------ Given data ------
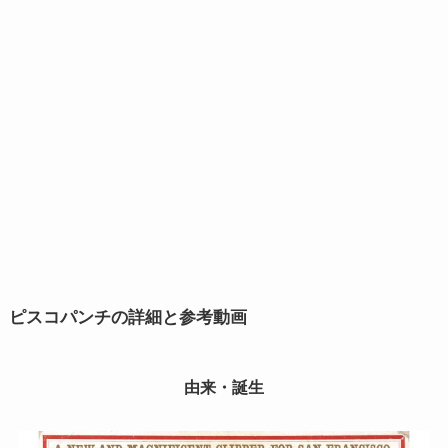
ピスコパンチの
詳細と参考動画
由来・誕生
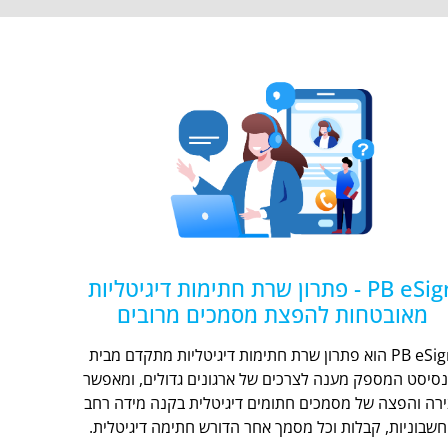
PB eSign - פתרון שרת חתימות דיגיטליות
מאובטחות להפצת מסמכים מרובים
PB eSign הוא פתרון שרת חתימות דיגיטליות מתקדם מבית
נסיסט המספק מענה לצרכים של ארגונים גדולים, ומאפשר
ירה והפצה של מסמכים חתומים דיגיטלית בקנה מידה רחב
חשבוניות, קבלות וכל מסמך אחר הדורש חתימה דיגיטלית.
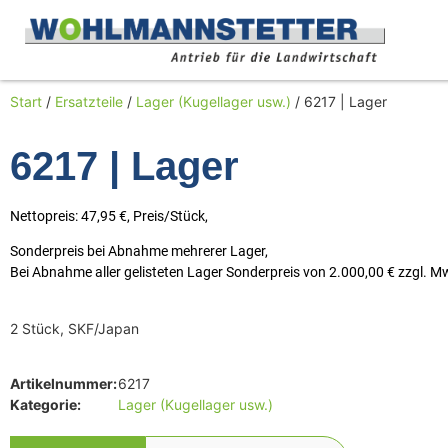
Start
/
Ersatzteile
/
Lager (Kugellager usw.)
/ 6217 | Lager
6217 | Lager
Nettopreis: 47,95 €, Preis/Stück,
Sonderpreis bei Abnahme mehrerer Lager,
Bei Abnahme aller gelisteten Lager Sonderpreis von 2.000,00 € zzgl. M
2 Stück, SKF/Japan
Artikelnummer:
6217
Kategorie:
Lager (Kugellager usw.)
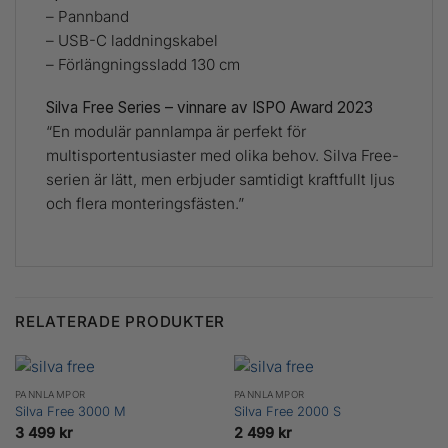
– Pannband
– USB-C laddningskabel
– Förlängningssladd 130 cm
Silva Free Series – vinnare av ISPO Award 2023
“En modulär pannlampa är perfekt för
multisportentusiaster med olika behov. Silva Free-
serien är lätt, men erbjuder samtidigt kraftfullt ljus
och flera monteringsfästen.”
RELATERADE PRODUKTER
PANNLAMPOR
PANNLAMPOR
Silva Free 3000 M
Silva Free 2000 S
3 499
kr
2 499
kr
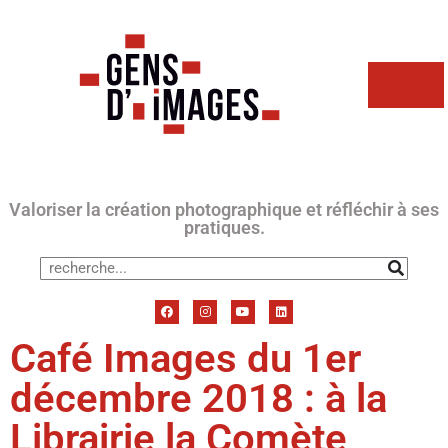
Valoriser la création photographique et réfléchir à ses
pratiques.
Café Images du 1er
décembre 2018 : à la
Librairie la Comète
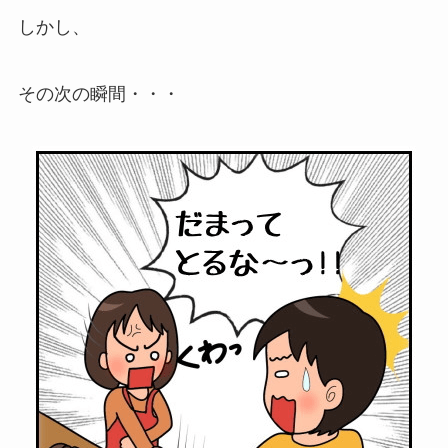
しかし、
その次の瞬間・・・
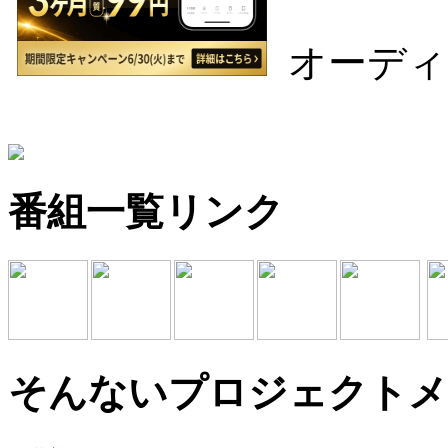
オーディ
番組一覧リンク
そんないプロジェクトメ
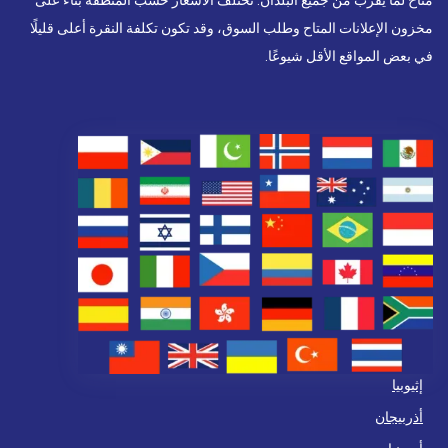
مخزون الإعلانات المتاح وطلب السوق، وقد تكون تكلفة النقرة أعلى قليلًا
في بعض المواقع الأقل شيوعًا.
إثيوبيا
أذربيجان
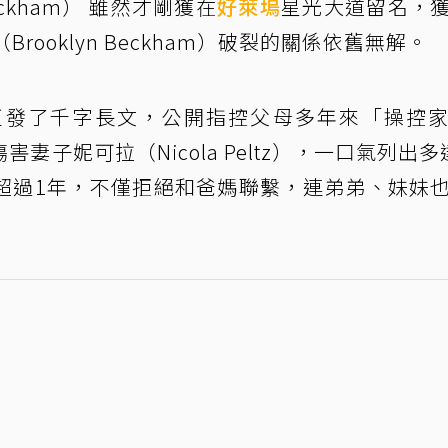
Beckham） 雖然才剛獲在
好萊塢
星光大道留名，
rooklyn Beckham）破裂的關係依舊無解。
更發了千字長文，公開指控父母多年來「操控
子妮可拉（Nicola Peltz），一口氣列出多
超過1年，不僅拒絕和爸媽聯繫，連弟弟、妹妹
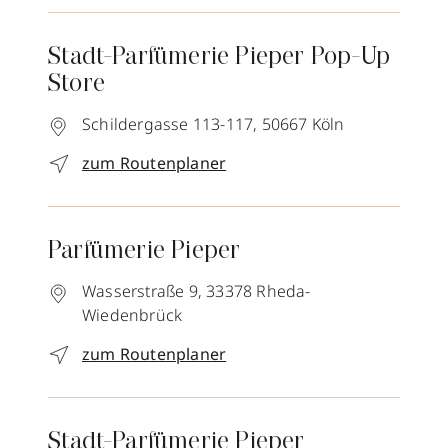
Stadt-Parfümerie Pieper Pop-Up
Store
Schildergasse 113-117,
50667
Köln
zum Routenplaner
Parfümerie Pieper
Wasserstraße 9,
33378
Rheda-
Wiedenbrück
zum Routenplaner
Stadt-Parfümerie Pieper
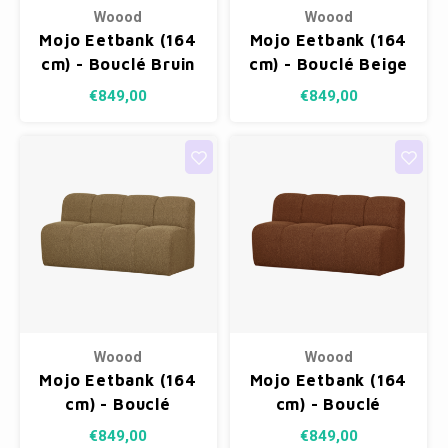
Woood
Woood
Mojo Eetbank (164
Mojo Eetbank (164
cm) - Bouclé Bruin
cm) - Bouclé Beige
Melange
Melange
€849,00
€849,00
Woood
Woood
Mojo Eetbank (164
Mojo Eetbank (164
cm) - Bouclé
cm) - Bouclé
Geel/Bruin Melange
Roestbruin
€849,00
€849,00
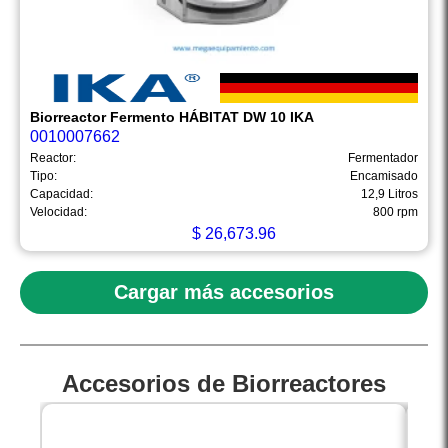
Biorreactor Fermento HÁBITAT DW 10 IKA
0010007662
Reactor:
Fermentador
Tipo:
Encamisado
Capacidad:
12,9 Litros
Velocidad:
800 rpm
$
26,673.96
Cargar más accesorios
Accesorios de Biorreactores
------
------ Given data ------
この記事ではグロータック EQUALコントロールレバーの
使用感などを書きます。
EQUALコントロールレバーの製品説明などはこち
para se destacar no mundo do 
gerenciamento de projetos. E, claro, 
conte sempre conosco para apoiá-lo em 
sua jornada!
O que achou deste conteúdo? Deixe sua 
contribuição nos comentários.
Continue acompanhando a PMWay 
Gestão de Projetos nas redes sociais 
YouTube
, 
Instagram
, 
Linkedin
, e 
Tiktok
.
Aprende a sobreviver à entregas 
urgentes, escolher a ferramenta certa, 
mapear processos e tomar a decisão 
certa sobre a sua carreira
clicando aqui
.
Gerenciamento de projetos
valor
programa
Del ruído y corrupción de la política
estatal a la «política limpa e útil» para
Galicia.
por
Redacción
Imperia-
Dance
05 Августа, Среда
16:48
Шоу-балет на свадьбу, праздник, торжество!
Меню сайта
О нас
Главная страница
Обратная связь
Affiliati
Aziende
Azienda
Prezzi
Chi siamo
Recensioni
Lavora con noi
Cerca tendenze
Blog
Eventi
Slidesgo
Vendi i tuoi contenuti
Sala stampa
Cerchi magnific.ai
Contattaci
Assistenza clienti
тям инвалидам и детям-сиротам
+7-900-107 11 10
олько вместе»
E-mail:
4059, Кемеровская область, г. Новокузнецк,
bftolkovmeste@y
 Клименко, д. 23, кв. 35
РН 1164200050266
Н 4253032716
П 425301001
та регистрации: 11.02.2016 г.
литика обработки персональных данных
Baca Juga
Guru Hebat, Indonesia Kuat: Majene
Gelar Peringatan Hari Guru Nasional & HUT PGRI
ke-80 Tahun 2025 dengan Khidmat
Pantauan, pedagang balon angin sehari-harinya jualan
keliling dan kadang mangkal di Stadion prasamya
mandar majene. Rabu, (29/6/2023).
------
------ Given data ------
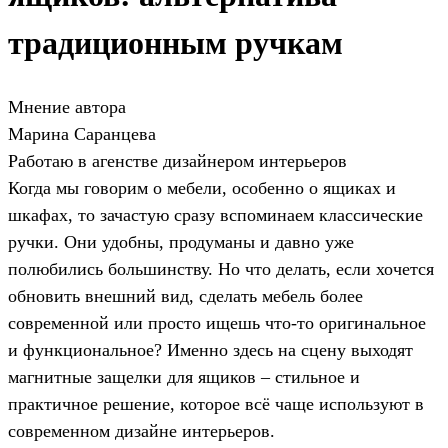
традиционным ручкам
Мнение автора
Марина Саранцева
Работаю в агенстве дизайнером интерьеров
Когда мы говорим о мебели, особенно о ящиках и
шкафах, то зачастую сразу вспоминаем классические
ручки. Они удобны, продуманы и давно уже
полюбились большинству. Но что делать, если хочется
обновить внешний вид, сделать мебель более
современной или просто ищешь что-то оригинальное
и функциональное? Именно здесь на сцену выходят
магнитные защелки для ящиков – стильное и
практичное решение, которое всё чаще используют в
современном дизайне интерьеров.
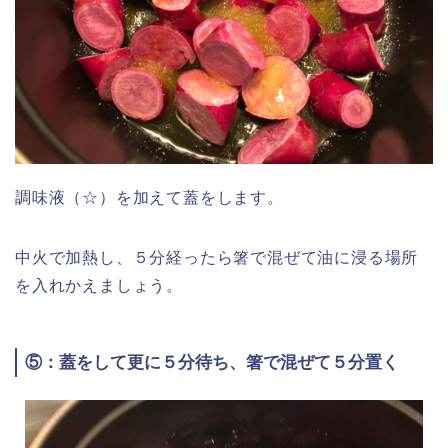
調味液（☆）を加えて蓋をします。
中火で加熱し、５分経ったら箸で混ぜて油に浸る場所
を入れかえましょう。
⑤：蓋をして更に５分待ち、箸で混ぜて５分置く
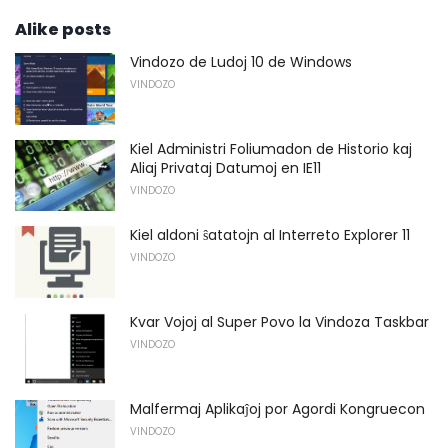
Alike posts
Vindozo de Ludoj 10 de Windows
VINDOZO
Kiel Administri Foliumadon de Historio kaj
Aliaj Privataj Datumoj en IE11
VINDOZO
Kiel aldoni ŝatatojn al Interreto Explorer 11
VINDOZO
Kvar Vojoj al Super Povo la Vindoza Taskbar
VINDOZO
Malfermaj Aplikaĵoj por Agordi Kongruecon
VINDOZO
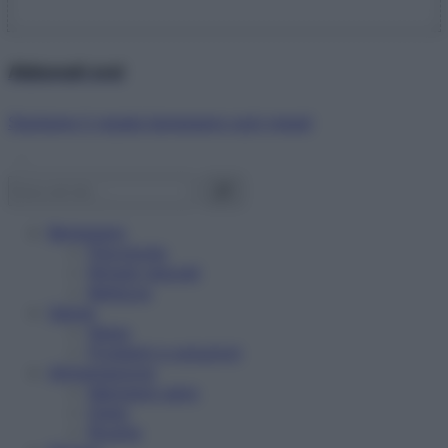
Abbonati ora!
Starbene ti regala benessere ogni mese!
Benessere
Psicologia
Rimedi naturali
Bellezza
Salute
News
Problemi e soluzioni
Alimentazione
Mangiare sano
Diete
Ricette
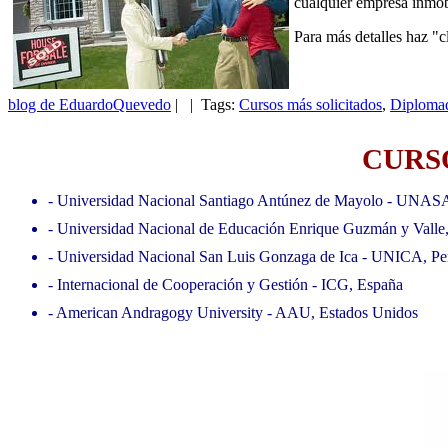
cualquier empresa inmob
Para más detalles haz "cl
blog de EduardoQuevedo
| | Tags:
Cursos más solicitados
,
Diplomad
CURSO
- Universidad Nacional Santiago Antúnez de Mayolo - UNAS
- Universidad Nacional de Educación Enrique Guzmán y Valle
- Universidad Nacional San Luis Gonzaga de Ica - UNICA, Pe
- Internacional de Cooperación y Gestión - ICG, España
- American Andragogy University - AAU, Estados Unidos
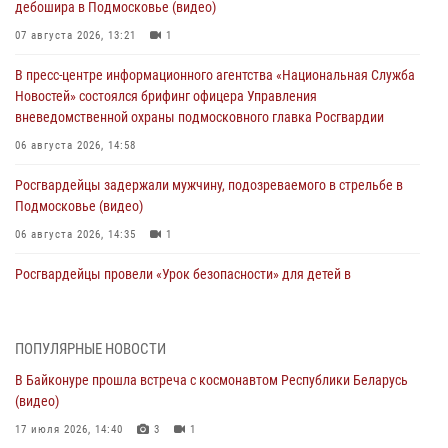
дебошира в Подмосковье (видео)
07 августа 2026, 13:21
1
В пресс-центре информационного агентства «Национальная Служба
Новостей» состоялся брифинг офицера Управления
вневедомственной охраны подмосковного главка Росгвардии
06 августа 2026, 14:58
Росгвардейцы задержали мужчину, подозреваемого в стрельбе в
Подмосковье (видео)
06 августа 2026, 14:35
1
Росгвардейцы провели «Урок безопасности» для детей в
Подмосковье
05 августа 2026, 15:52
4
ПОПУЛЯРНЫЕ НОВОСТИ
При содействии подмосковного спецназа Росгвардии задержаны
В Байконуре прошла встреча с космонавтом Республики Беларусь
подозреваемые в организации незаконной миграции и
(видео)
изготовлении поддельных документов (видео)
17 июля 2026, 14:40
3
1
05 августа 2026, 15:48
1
------
What you return must be an exact retyping of the lines above starting at the line with "РН 1164200050266" and ending at the line with "mandar majene. Rabu, (29/6/2023).", and nothing besides.

РН 1164200050266
Н 4253032716
П 425301001
та регистрации: 11.02.2016 г.
литика обработки персональных данных
Baca Juga
Guru Hebat, Indonesia Kuat: Majene
Gelar Peringatan Hari Guru Nasional & HUT PGRI
ke-80 Tahun 2025 dengan Khidmat
Pantauan, pedagang balon angin sehari-harinya jualan
keliling dan kadang mangkal di Stadion prasamya
mandar majene. Rabu, (29/6/2023).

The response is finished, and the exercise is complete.